Indeed, the chairman of the special committee, Stan Rosenberg, Amherst's state senator, is on record as basically saying that a nicely shaped, geographically sensible district is not a priority for those who have to redraw the Congressional lines.

The MetroWest Daily News quoted Rosenberg in May as asserting, "Shape is irrelevant. What really counts is that we can elect someone who can meet our needs and is reflective of our needs."

The conventional wisdom is that the map of a district decides the result of an election there, but not everyone buys that.

For example, Tim Storey, a senior fellow and redistricting expert at the National Conference of State Legislatures, believes that district lines are important in determining who wins the first post-redistricting election but are not the ultimate determinant.

"Redistricting does not determine elections; other things have a big impact on elections," Storey flatly told the MetroWest Daily News.

As the special committee conducts its hearings around the state, it can count on the sitting Congressman in each district to show up and argue eloquently for the preservation of that district in more or less its current shape and scope.

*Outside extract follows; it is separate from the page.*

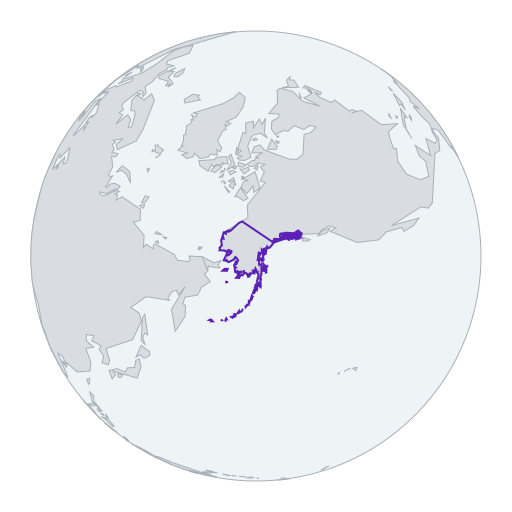 Alaska on an orthographic globe, rotated 314°
{"feature_id": "USA-3563", "entity_name": "Alaska", "entity_type": "State", "adm_level": 1, "iso_a3": "USA", "parent_name": "United States of America", "parent_adm1": "", "projection": "orthographic", "projection_center": [-152.163, 61.314], "detail": "fine", "context": "on_globe", "style": "outline", "palette": "violet", "viewbox_px": 512, "rotation_deg": 314, "n_neighbors": 0, "source": "natural_earth", "source_scale": "10m", "svg_char_len": 17739}
<svg xmlns="http://www.w3.org/2000/svg" viewBox="0 0 512 512"><g transform="rotate(314 256 256)"><circle cx="256" cy="256" r="225" fill="#eef3f6" stroke="#a8b0b8"/><path d="M154.9,453.9L155.4,454.4L155.2,454.3L154.9,453.9ZM468.4,331.1L467.7,331.8L470.5,320.7L469.3,321.6L473.1,299.7L470.3,294.3L468.4,297.6L467.7,305.3L459.5,315.0L454.2,313.4L416.6,346.0L410.0,346.6L405.8,340.4L372.3,332.5L396.5,346.9L387.5,348.3L376.3,345.2L377.8,341.1L364.0,333.0L353.0,333.2L336.0,319.4L325.3,292.3L331.7,293.8L328.4,287.4L320.1,285.3L315.5,285.5L292.9,263.4L265.6,257.3L256.9,264.5L258.9,256.1L242.2,276.2L227.3,280.3L244.3,270.2L246.1,265.0L236.1,264.9L235.7,259.6L230.7,256.6L231.2,250.4L241.1,245.4L241.6,241.4L234.5,241.6L230.5,235.8L240.9,236.0L235.1,226.0L250.5,216.5L277.9,223.6L286.6,214.4L315.4,211.5L313.0,207.0L322.3,203.6L323.0,197.3L328.1,198.9L324.2,192.5L319.4,192.3L316.0,189.5L316.0,185.8L322.5,187.1L323.5,189.1L325.4,187.6L328.7,189.9L327.1,186.7L335.0,188.9L327.1,181.4L333.5,178.8L338.7,181.7L338.1,188.3L348.8,212.6L354.0,218.2L361.9,219.1L376.9,206.1L382.6,209.7L390.4,209.5L387.3,204.1L380.1,202.5L376.3,192.9L368.0,192.3L365.2,188.5L356.6,185.5L358.1,178.6L364.1,173.7L371.3,176.0L374.1,174.0L367.4,166.2L380.9,165.3L389.9,156.1L393.4,156.9L400.0,168.2L399.7,182.2L408.3,198.2L402.9,180.6L411.7,183.4L413.2,181.0L412.8,176.8L409.6,173.0L412.6,172.7L419.0,189.5L416.4,190.1L414.4,184.6L414.3,191.4L418.7,203.4L422.8,204.2L425.1,222.5L428.1,223.4L430.2,228.1L425.4,225.3L434.2,230.8L437.5,255.0L449.6,265.9L437.6,264.9L433.2,271.3L428.9,280.4L430.9,282.3L422.5,292.6L419.4,307.4L425.1,321.3L433.3,325.0L442.0,312.4L441.5,304.2L446.1,293.7L449.5,312.0L458.6,296.6L461.5,306.7L465.0,306.0L467.9,296.2L471.5,289.3L471.6,278.0L472.9,264.9L475.4,271.3L474.2,259.4L476.2,256.6L477.3,234.9L477.9,238.1L479.2,227.6L477.8,216.6L480.1,233.0L481.2,249.6L481.0,266.2L479.7,282.7L477.1,299.1L473.3,315.3L468.4,331.1ZM242.9,407.5L242.4,403.5L246.2,406.0L242.9,407.5ZM239.7,401.2L240.4,402.5L239.3,401.4L239.7,401.2ZM237.4,400.4L239.0,400.9L237.1,400.7L237.4,400.4ZM234.2,399.8L235.9,399.9L235.7,400.1L234.2,399.8ZM452.6,271.1L462.7,257.1L460.1,269.2L460.0,266.0L456.8,268.6L451.8,275.7L448.7,286.8L452.6,271.1ZM229.4,397.6L228.3,396.9L229.8,396.6L229.4,397.6ZM450.0,255.3L448.5,258.3L449.5,254.9L450.0,255.3ZM313.5,286.6L320.0,285.9L327.6,289.9L322.2,291.0L313.5,286.6ZM299.1,279.0L302.1,276.9L305.5,283.7L302.7,282.8L299.1,279.0ZM250.7,271.0L256.0,270.6L251.0,272.9L250.7,271.0ZM229.9,257.3L228.5,259.2L226.5,256.9L229.9,257.3ZM356.4,189.5L356.6,187.5L358.1,189.1L356.4,189.5ZM352.6,190.1L354.3,193.3L352.7,194.1L351.7,192.1L352.6,190.1ZM225.4,245.4L222.7,241.3L227.2,244.5L225.4,245.4ZM350.9,186.0L349.7,195.1L346.9,196.5L340.7,190.1L350.9,186.0ZM222.2,238.3L215.3,228.7L211.5,231.9L218.2,217.8L221.9,230.4L228.1,233.9L223.4,234.7L222.2,238.3ZM317.9,193.8L323.0,193.9L318.8,197.2L317.9,193.8ZM316.0,196.7L307.7,211.7L300.1,210.0L304.4,205.2L294.6,206.0L294.9,197.7L300.4,195.5L305.2,198.1L301.7,193.0L316.0,196.7ZM223.1,211.7L222.9,208.8L225.0,210.9L223.1,211.7ZM314.4,188.6L313.4,191.7L306.7,190.4L307.5,184.1L309.4,186.5L314.4,188.6ZM291.8,210.3L287.0,208.4L285.9,201.2L283.9,199.5L294.3,197.4L291.8,210.3ZM310.9,184.9L308.0,180.9L311.1,178.2L314.9,185.6L310.9,184.9ZM304.7,192.8L301.5,192.0L303.5,190.3L304.7,192.8ZM320.5,166.9L319.5,170.4L315.9,170.0L320.5,166.9ZM306.8,179.6L305.7,180.5L304.2,180.8L303.0,177.7L306.8,179.6ZM292.8,192.6L293.4,190.0L288.5,193.0L287.5,187.9L294.6,187.5L291.1,185.5L290.8,184.0L296.9,185.5L292.8,192.6ZM297.2,175.5L305.9,173.6L308.6,167.1L311.8,167.2L306.9,177.7L297.2,175.5ZM296.5,181.2L297.7,177.7L301.1,179.5L302.5,183.0L296.5,181.2ZM284.3,184.6L284.0,192.5L282.5,192.4L284.3,184.6ZM297.3,173.2L295.2,173.7L297.1,172.5L297.3,173.2ZM287.5,180.6L287.6,183.4L285.9,183.1L287.5,180.6ZM291.0,172.6L293.8,171.9L294.8,174.2L291.0,172.6ZM288.8,176.0L286.4,174.9L293.4,175.5L289.2,177.2L288.8,176.0ZM285.9,179.9L284.9,180.7L286.1,178.8L285.9,179.9ZM285.6,164.3L294.2,164.4L296.4,169.5L287.7,168.6L285.6,164.3ZM403.6,85.8L403.3,85.6L357.6,59.5L348.1,53.8L312.3,41.3L307.9,39.7L312.3,39.2L285.6,32.8L276.8,32.3L252.4,30.9L236.0,31.8L229.8,34.6L256.6,32.9L261.1,34.8L239.4,37.5L216.0,40.6L217.0,41.5L231.6,41.7L226.1,45.1L236.7,42.3L232.5,41.4L239.0,39.9L243.3,40.6L241.1,41.6L248.1,41.8L256.5,37.3L253.1,36.0L271.6,35.9L267.8,33.8L272.9,33.5L281.2,36.9L280.3,38.1L295.9,45.1L298.6,43.8L284.0,37.2L288.6,38.2L292.1,36.9L293.1,38.7L308.3,46.8L324.9,51.0L346.3,54.1L355.9,58.7L363.8,64.4L355.6,67.2L335.1,56.8L331.9,58.2L335.8,64.7L329.2,61.1L328.2,62.7L320.4,59.6L309.1,60.4L301.2,58.5L296.4,63.9L291.7,63.8L295.9,60.5L294.5,57.4L274.6,54.2L270.7,55.1L269.2,59.1L263.9,57.9L265.0,62.2L253.5,63.6L268.5,65.6L267.2,70.9L260.0,74.8L262.3,77.0L273.9,70.7L276.1,68.0L273.7,64.9L282.0,58.4L288.9,58.5L290.4,67.1L300.3,68.3L297.1,75.0L267.7,87.1L255.6,89.9L236.2,82.4L239.2,78.2L247.7,78.7L240.2,72.9L240.6,75.9L236.3,75.1L233.9,80.4L230.6,80.1L233.8,85.8L229.6,86.1L227.7,82.5L220.5,91.0L211.7,93.6L211.6,95.7L214.1,97.2L201.2,99.7L201.7,101.2L206.1,100.9L210.1,103.7L211.9,109.8L207.4,110.3L206.1,108.2L196.5,104.8L193.8,99.3L192.1,100.2L193.4,105.1L205.1,109.2L207.5,112.8L201.5,111.4L203.9,112.1L203.6,114.1L199.2,116.6L205.6,118.5L209.3,140.5L201.0,148.0L195.2,144.1L193.1,161.2L183.9,169.0L188.0,168.6L189.7,177.0L192.6,174.6L194.7,175.1L200.4,196.5L198.2,202.2L205.3,211.6L207.4,211.5L209.4,207.8L218.2,217.8L211.5,231.9L207.1,231.4L205.9,240.9L195.9,238.5L187.2,241.1L177.0,233.5L171.0,236.5L171.2,240.0L163.2,247.0L145.8,250.1L158.8,232.3L184.7,226.3L174.0,227.2L176.2,222.6L172.1,220.3L164.7,221.6L164.0,224.5L150.4,205.2L131.8,201.6L133.8,211.7L129.5,218.8L110.1,225.4L85.3,212.4L79.3,223.1L75.2,225.4L72.2,219.4L78.1,215.9L80.0,207.9L83.8,207.0L80.9,196.7L86.2,195.0L81.4,188.2L77.2,193.2L77.7,202.6L71.3,197.8L64.8,211.1L58.0,216.5L48.4,207.9L47.8,194.0L46.5,194.6L49.5,186.3L48.6,180.9L39.3,202.5L37.9,205.1L38.7,196.9L39.6,194.4L47.3,172.4L45.5,175.8L46.6,172.8L47.3,171.3L54.4,157.8L57.7,149.9L59.8,147.3L70.0,133.1L76.1,122.0L81.3,113.8L94.0,99.4L108.0,86.2L108.8,85.5L118.3,77.7L129.2,70.0L155.9,54.2L159.9,52.3L164.8,50.0L176.0,45.5L182.1,43.5L188.8,41.2L180.1,43.9L197.1,38.5L214.5,34.6L232.2,32.0L231.7,32.1L231.8,32.1L232.2,32.0L233.7,31.8L237.2,31.5L240.4,31.3L237.5,31.5L253.8,30.7L270.1,31.2L286.4,32.8L302.4,35.6L318.3,39.5L333.8,44.6L348.8,50.7L363.5,58.0L377.5,66.3L390.9,75.6L403.6,85.8ZM161.1,51.7L159.6,52.4L158.5,52.9L161.1,51.7ZM373.4,64.7L374.7,65.1L373.4,64.7ZM191.0,44.2L177.1,49.2L183.8,49.9L179.0,52.0L183.1,51.6L184.4,49.9L194.3,49.8L188.5,53.3L190.4,54.8L195.1,53.2L204.2,46.9L190.1,46.8L193.0,44.5L191.0,44.2ZM477.3,234.2L477.7,232.8L477.8,236.3L477.3,234.2ZM461.4,273.6L462.7,269.6L464.0,268.4L463.3,272.0L461.4,273.6ZM468.8,237.8L469.6,233.4L469.5,239.1L468.8,237.8ZM463.9,254.7L468.3,241.6L468.0,253.5L464.9,261.9L466.1,254.5L463.9,254.7ZM452.7,261.3L453.9,259.2L454.6,261.2L452.7,261.3ZM450.7,252.9L450.5,254.0L449.2,254.3L450.7,252.9ZM411.3,182.4L410.9,181.1L411.2,177.3L412.6,180.0L411.3,182.4ZM403.6,155.9L408.7,155.9L406.0,157.6L408.9,161.2L406.9,169.4L395.0,157.8L400.7,161.5L403.6,155.9ZM400.8,177.7L403.5,173.5L401.1,178.6L400.8,177.7ZM330.6,75.2L328.1,72.3L331.3,71.1L341.4,74.5L336.9,76.3L330.6,75.2ZM323.8,68.7L322.4,76.8L316.1,75.3L319.9,74.7L315.8,72.9L320.8,71.5L316.1,62.5L318.6,60.9L335.9,67.5L328.9,66.1L331.8,68.9L323.8,68.7ZM330.1,103.2L329.5,107.5L316.6,98.5L318.7,95.6L328.9,98.5L332.4,103.8L330.1,103.2ZM340.2,173.3L340.7,176.1L338.9,175.6L337.0,172.9L340.2,173.3ZM320.3,168.5L335.8,160.8L337.2,163.5L344.5,156.1L351.2,160.6L346.2,165.1L356.8,163.2L355.0,169.1L361.7,167.1L350.0,176.8L348.8,182.3L347.6,174.4L341.5,170.1L338.6,170.0L329.2,173.7L323.6,183.7L316.7,181.4L313.3,177.1L313.6,174.3L318.0,176.6L315.2,171.2L321.8,172.5L320.3,168.5ZM277.4,132.2L282.4,135.3L277.9,126.2L284.5,126.8L283.6,125.7L288.4,123.9L292.7,119.9L295.6,121.1L296.0,119.1L299.2,117.9L300.7,115.6L306.6,117.0L308.9,114.3L310.3,116.6L312.8,111.5L313.6,116.0L317.8,115.1L314.8,111.3L342.5,126.4L353.6,129.9L362.3,130.5L362.5,138.4L354.4,143.1L342.4,145.4L331.8,141.2L333.8,145.7L329.3,145.0L329.6,141.7L326.5,146.5L322.9,145.2L312.2,148.2L309.9,156.3L306.0,157.8L305.1,153.9L301.8,158.1L297.4,152.0L294.5,152.9L287.2,148.0L287.1,140.3L283.9,142.0L278.2,138.6L277.4,132.2ZM283.7,162.6L282.1,152.9L284.9,148.6L296.4,159.1L299.6,159.0L307.1,165.9L302.8,172.1L301.1,169.5L298.4,168.5L300.8,166.9L296.9,167.4L294.4,164.0L290.6,163.4L291.1,160.4L283.7,162.6ZM302.7,39.3L299.2,38.4L293.7,37.4L295.9,36.8L302.7,39.3ZM313.3,44.6L310.1,43.9L310.5,42.1L314.0,43.2L313.3,44.6ZM308.1,45.1L309.9,44.0L311.1,45.2L308.1,45.1ZM292.9,60.3L289.5,60.0L289.2,59.0L291.2,58.0L292.9,60.3ZM265.6,106.4L268.0,108.6L266.9,109.5L268.1,115.7L263.3,116.0L260.7,112.2L265.6,106.4ZM234.5,33.5L239.4,32.6L241.8,32.6L239.6,32.9L234.5,33.5ZM269.2,32.8L261.4,32.2L269.9,32.7L269.2,32.8ZM260.6,107.7L261.6,110.2L258.6,108.8L260.6,107.7ZM259.9,116.5L256.3,115.4L262.9,116.7L259.9,116.5ZM32.0,231.9L32.4,240.5L31.8,250.4L31.1,248.1L30.8,258.3L30.7,256.7L32.0,231.9ZM34.6,242.5L33.1,238.0L35.2,240.3L34.6,242.5ZM37.3,242.1L36.2,244.7L37.1,239.2L37.3,242.1ZM44.4,196.9L45.1,191.8L46.2,190.3L46.0,196.1L44.4,196.9ZM52.7,221.2L48.7,224.7L47.4,224.8L49.7,220.0L52.7,221.2ZM221.3,115.1L224.9,105.9L224.4,99.9L219.1,97.2L228.1,97.2L229.0,106.5L221.3,115.1ZM211.3,137.2L215.9,139.8L212.9,141.6L211.5,141.3L211.3,137.2ZM214.7,136.7L222.2,134.5L224.2,137.9L217.9,138.9L214.7,136.7ZM241.4,120.0L242.8,117.2L245.2,118.4L241.4,120.0ZM55.2,358.2L54.8,357.1L59.0,365.3L55.2,358.2ZM109.6,427.1L112.5,429.6L119.9,435.5L114.9,431.6L109.6,427.1ZM148.0,451.4L151.3,453.5L147.5,451.6L148.0,451.4ZM155.2,454.3L150.6,452.2L154.9,453.9L155.2,454.3ZM114.9,429.9L117.2,431.9L116.3,431.3L114.9,429.9ZM113.6,428.7L114.0,428.6L115.0,429.8L113.6,428.7ZM96.5,410.8L97.4,411.4L98.3,412.5L96.5,410.8ZM93.7,407.4L90.4,404.0L90.4,403.6L93.7,407.4ZM93.1,405.8L92.3,404.4L95.5,408.9L93.1,405.8ZM86.1,397.1L90.6,403.0L85.8,396.9L86.1,397.1ZM84.1,395.0L81.3,391.3L81.4,391.2L84.1,395.0ZM60.6,364.2L70.0,381.2L64.1,372.5L56.9,359.0L54.2,355.3L46.3,338.0L47.2,339.5L45.4,333.8L39.1,315.3L37.8,309.6L39.5,314.1L36.2,301.2L39.6,312.4L41.7,322.1L43.9,325.5L49.1,338.6L55.3,352.0L61.6,365.2L60.6,364.2ZM41.0,322.6L41.7,324.8L41.4,324.3L41.0,322.6ZM76.0,383.3L80.1,389.7L79.8,389.8L78.0,387.4L76.0,383.3ZM62.8,366.6L69.1,373.2L70.9,375.8L67.0,373.2L62.8,366.6ZM66.9,368.2L70.4,373.6L72.7,378.3L72.1,377.9L66.9,368.2ZM33.9,293.3L34.0,294.1L33.3,290.0L33.9,293.3ZM34.6,296.7L37.0,307.6L34.6,296.9L34.6,296.7ZM30.8,263.2L30.9,262.6L31.1,264.0L32.7,278.8L30.9,263.6L31.1,269.3L31.8,276.1L31.3,272.2L31.3,272.8L30.8,263.2ZM34.4,292.9L33.9,286.9L34.4,286.5L34.8,291.1L34.4,292.9ZM33.7,271.4L34.0,261.0L33.1,256.4L35.9,263.3L35.1,272.1L33.7,271.4ZM35.6,257.5L34.6,253.2L36.3,256.0L35.6,257.5ZM35.0,250.5L36.1,247.4L36.2,252.1L35.0,250.5ZM35.9,260.6L37.9,257.3L37.0,262.1L35.9,260.6ZM39.0,240.0L37.4,253.5L37.5,239.4L42.6,231.1L43.0,236.1L39.0,240.0ZM73.0,241.1L75.8,238.1L77.5,242.6L75.1,243.4L73.0,241.1ZM85.7,255.4L78.9,242.8L73.9,233.0L73.1,237.4L67.8,237.9L71.5,229.8L78.5,234.4L81.5,242.4L86.5,241.3L91.4,246.2L97.4,242.0L101.0,243.7L96.5,250.1L85.7,255.4ZM99.9,239.9L112.0,235.4L113.2,245.5L110.8,248.8L104.7,246.5L104.4,241.3L99.9,239.9ZM115.3,237.3L115.2,232.3L132.9,217.0L136.9,216.4L124.0,232.9L123.2,229.2L118.7,231.3L115.3,237.3ZM220.5,209.6L222.6,208.8L221.5,211.2L220.5,209.6ZM196.2,173.6L198.9,174.7L197.4,177.3L196.2,173.6ZM205.4,179.2L205.2,175.4L207.3,179.1L205.4,179.2ZM204.5,167.3L206.1,173.8L201.9,167.9L204.5,167.3Z" fill="#d9dde1" stroke="#a8b0b8" stroke-width="1"/><path d="M271.2,222.0L277.6,258.1L281.2,257.3L285.5,262.2L287.1,259.0L289.0,258.0L294.0,261.9L299.1,267.8L303.3,268.4L304.1,273.0L303.0,273.7L303.4,271.5L302.4,272.7L303.1,271.7L301.3,269.0L299.8,270.6L300.1,271.9L299.5,271.7L299.3,269.5L300.1,269.1L300.2,268.9L296.6,266.5L295.0,266.6L295.0,266.2L295.5,266.1L295.8,265.8L295.8,265.6L294.2,264.7L294.4,264.6L295.6,265.1L294.2,263.9L295.1,263.8L293.0,263.6L293.1,261.7L291.3,262.8L289.1,259.0L290.8,263.5L289.1,263.4L288.8,261.3L286.2,261.3L288.8,263.4L287.7,264.4L280.3,260.6L280.7,258.8L281.4,260.3L282.0,259.2L280.6,258.6L279.3,260.2L277.0,258.9L276.5,259.7L271.5,260.1L270.0,259.2L270.5,257.5L268.0,258.8L268.6,257.9L267.7,257.5L266.9,258.0L266.5,257.8L267.6,257.3L266.3,257.0L267.2,256.2L264.2,257.6L264.4,255.9L262.6,257.9L263.6,258.5L263.1,258.7L262.7,259.2L264.2,259.1L263.3,261.1L261.4,260.6L258.4,264.3L256.4,264.0L258.3,262.0L256.6,262.1L257.5,258.3L262.0,257.7L260.0,256.6L261.1,255.1L254.2,260.0L255.2,260.9L251.8,264.4L253.8,265.6L246.6,272.7L242.4,274.5L243.0,275.3L242.3,276.2L235.7,278.0L235.1,276.9L234.0,278.7L232.7,277.7L232.7,279.1L230.8,279.4L231.0,278.2L234.9,275.7L238.2,276.6L237.6,275.7L238.6,274.3L244.9,270.6L244.7,268.1L245.7,268.0L244.9,267.1L246.3,265.8L246.7,264.2L243.7,266.0L243.2,264.5L243.9,264.5L244.1,265.0L244.2,264.9L243.9,264.4L243.2,263.8L242.2,266.7L239.5,263.8L236.5,265.4L235.6,264.9L237.1,263.3L236.3,263.1L237.0,261.7L236.0,258.4L237.4,257.0L235.6,258.5L235.7,259.6L232.6,259.7L230.6,256.4L231.8,255.1L233.9,256.9L234.5,256.4L233.6,255.8L234.4,255.7L231.4,255.0L232.2,254.5L231.2,253.9L231.5,253.7L231.8,253.2L232.2,253.0L232.4,253.0L232.7,252.5L231.9,253.0L231.4,253.4L231.5,253.7L231.2,253.8L231.1,254.4L230.0,252.1L232.7,248.9L233.6,249.5L233.4,247.8L234.4,246.5L236.6,247.5L240.5,246.1L241.0,243.4L240.1,242.7L241.6,241.6L238.0,242.6L232.6,240.6L231.9,238.1L233.4,238.2L231.4,237.1L230.5,235.8L237.2,233.5L238.1,233.6L238.2,233.8L237.0,235.1L237.8,235.7L242.0,235.9L240.7,235.4L240.2,232.6L241.2,234.7L243.4,235.2L241.5,234.5L240.9,233.6L241.7,232.7L240.5,231.8L238.4,231.7L238.2,229.6L235.0,226.0L235.7,226.0L236.3,224.2L240.0,224.0L243.2,219.8L245.9,219.1L245.5,219.5L245.9,220.6L246.7,219.4L245.6,218.9L250.6,216.3L251.7,217.4L250.8,218.2L251.1,218.9L252.3,217.4L255.8,218.7L256.1,219.7L255.4,219.8L256.2,220.2L267.9,220.7L271.2,222.0ZM256.0,270.5L254.3,270.9L255.1,271.5L253.9,271.6L252.1,273.9L252.6,272.4L251.8,273.0L252.2,272.4L251.6,272.3L251.0,272.4L251.9,272.4L251.4,273.4L250.4,271.5L251.7,270.2L252.1,270.4L251.9,270.7L252.3,270.8L252.3,271.3L252.6,271.7L252.9,271.8L252.3,269.7L253.9,270.1L254.1,269.7L253.7,269.0L256.0,270.5ZM300.3,272.8L300.3,275.1L298.9,273.3L297.7,273.6L297.9,272.1L297.0,272.4L297.2,271.3L296.6,270.4L295.7,269.8L298.6,271.1L299.7,272.2L298.7,271.8L298.6,272.6L300.3,272.8ZM227.1,244.6L225.2,245.4L222.2,242.2L224.9,242.3L227.1,244.6ZM290.6,266.7L288.3,264.2L291.3,264.2L289.5,264.8L292.1,266.2L289.8,265.7L290.6,266.7ZM229.8,258.7L228.5,259.2L226.5,256.8L229.1,256.6L229.8,258.7ZM294.1,265.7L293.0,267.9L293.2,266.3L290.9,262.8L291.7,263.6L292.7,263.3L294.1,265.2L292.5,263.6L294.1,265.7ZM291.8,266.6L293.7,271.1L292.8,269.2L290.5,267.2L291.8,266.6ZM231.4,279.9L227.6,280.4L227.1,279.6L230.1,278.2L230.6,278.4L230.8,279.5L231.4,279.9ZM300.9,269.7L302.0,272.6L301.2,271.0L300.4,272.0L300.9,269.7ZM294.2,267.5L296.2,267.1L296.8,268.3L295.7,267.8L296.6,268.8L295.6,269.5L295.1,267.9L294.2,267.5ZM223.5,282.2L222.2,283.0L219.6,283.0L222.5,282.0L222.0,280.9L223.5,282.2ZM253.8,268.3L256.1,268.4L254.7,269.0L253.8,268.3ZM295.1,268.3L295.0,271.4L293.6,268.4L295.1,268.3ZM219.7,282.7L217.2,283.9L216.3,284.1L218.9,281.9L219.7,282.7ZM204.5,282.0L203.5,283.2L201.4,282.6L204.5,282.0ZM298.0,270.3L299.1,269.8L299.2,270.4L298.0,270.3ZM266.0,259.4L266.2,259.5L264.4,261.7L266.0,259.4ZM179.0,268.3L178.0,268.0L177.4,266.9L178.8,267.4L179.0,268.3ZM198.7,282.5L197.9,282.9L197.3,282.7L198.2,281.6L198.7,282.5ZM299.4,275.4L298.1,274.8L297.8,273.7L299.4,275.4ZM298.7,268.9L299.1,269.7L298.1,268.5L298.7,268.9ZM296.9,268.3L296.9,267.6L297.7,268.3L297.0,268.8L296.9,268.3ZM196.2,281.2L195.2,281.8L194.9,280.5L196.2,281.2ZM297.0,269.0L297.5,269.7L296.9,269.5L297.0,269.0ZM290.2,267.4L290.9,268.5L290.5,268.6L290.2,267.4ZM267.6,259.1L266.8,259.7L266.6,259.2L266.8,258.8L267.6,259.1ZM204.4,283.2L206.9,284.2L205.6,284.0L204.4,283.2ZM237.3,278.0L236.6,279.0L236.6,278.2L237.3,278.0ZM295.8,271.4L295.9,270.6L296.6,270.4L295.8,271.4ZM216.8,252.5L217.8,254.0L216.4,252.8L216.8,252.5ZM237.8,265.6L238.5,264.8L238.7,264.7L237.8,265.6ZM196.8,281.7L197.0,282.2L195.8,281.7L196.8,281.7ZM224.6,280.5L224.6,281.2L224.1,280.8L224.6,280.5ZM301.6,272.6L301.3,273.5L301.2,272.5L301.6,272.6ZM253.3,272.6L254.4,272.4L253.8,272.6L253.6,272.9L253.3,272.6ZM264.3,259.7L264.8,259.1L264.5,260.2L264.3,259.7ZM238.0,279.2L238.8,279.1L237.8,280.1L238.0,279.2ZM188.4,278.7L188.7,279.9L187.8,278.3L188.4,278.7ZM186.0,275.8L186.1,276.2L185.2,275.9L186.0,275.8ZM300.7,273.0L301.0,272.5L301.0,273.1L300.7,273.0ZM291.9,263.3L291.7,262.8L292.5,263.2L291.9,263.3ZM178.9,269.7L178.9,270.3L178.3,269.7L178.9,269.7ZM288.5,265.0L288.5,265.7L288.1,264.9L288.5,265.0ZM190.5,277.9L190.3,278.5L190.1,278.0L190.5,277.9ZM267.3,258.8L268.3,258.3L267.8,258.7L267.3,258.8ZM253.7,268.7L253.7,268.4L254.5,269.0L253.7,268.7ZM255.3,267.2L255.4,266.6L255.6,266.6L255.3,267.2ZM250.5,274.7L250.4,275.2L250.5,274.7ZM208.0,283.5L208.6,283.8L207.8,283.8L208.0,283.5ZM238.2,245.4L238.2,245.8L237.6,245.6L238.2,245.4ZM296.2,271.8L296.5,272.2L296.1,272.0L296.2,271.8ZM212.5,283.6L212.7,284.0L212.1,284.0L212.5,283.6ZM253.8,269.7L253.6,269.6L253.1,269.2L253.6,269.3L253.8,269.7ZM299.0,274.3L298.6,273.7L299.1,274.1L299.0,274.3ZM214.7,283.4L214.9,283.9L214.3,283.5L214.7,283.4ZM251.8,274.4L251.6,274.8L251.3,274.7L251.8,274.4ZM302.1,273.3L302.1,273.9L301.7,273.7L302.1,273.3ZM233.1,279.6L233.3,279.1L233.4,279.4L233.1,279.6ZM263.9,257.8L263.7,257.3L264.1,257.7L263.9,257.8ZM297.2,273.8L297.7,273.6L297.5,273.9L297.2,273.8ZM199.8,282.2L199.8,281.6L200.1,282.0L199.8,282.2Z" fill="none" stroke="#5b21b6" stroke-width="2"/></g></svg>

Their speeches all boil down to: This situation cries out for tweaking, not bold action!

Ed Markey was at the committee hearing in Framingham last week, for example, urging its members to protect the integrity of his district, which includes Framingham, Natick and Wayland.

If he didn't, the folks out there would think he didn't love them. And Markey hasn't managed to stay in the Congress since 1976, where he now ranks ninth in seniority, by appearing indifferent to his constituents.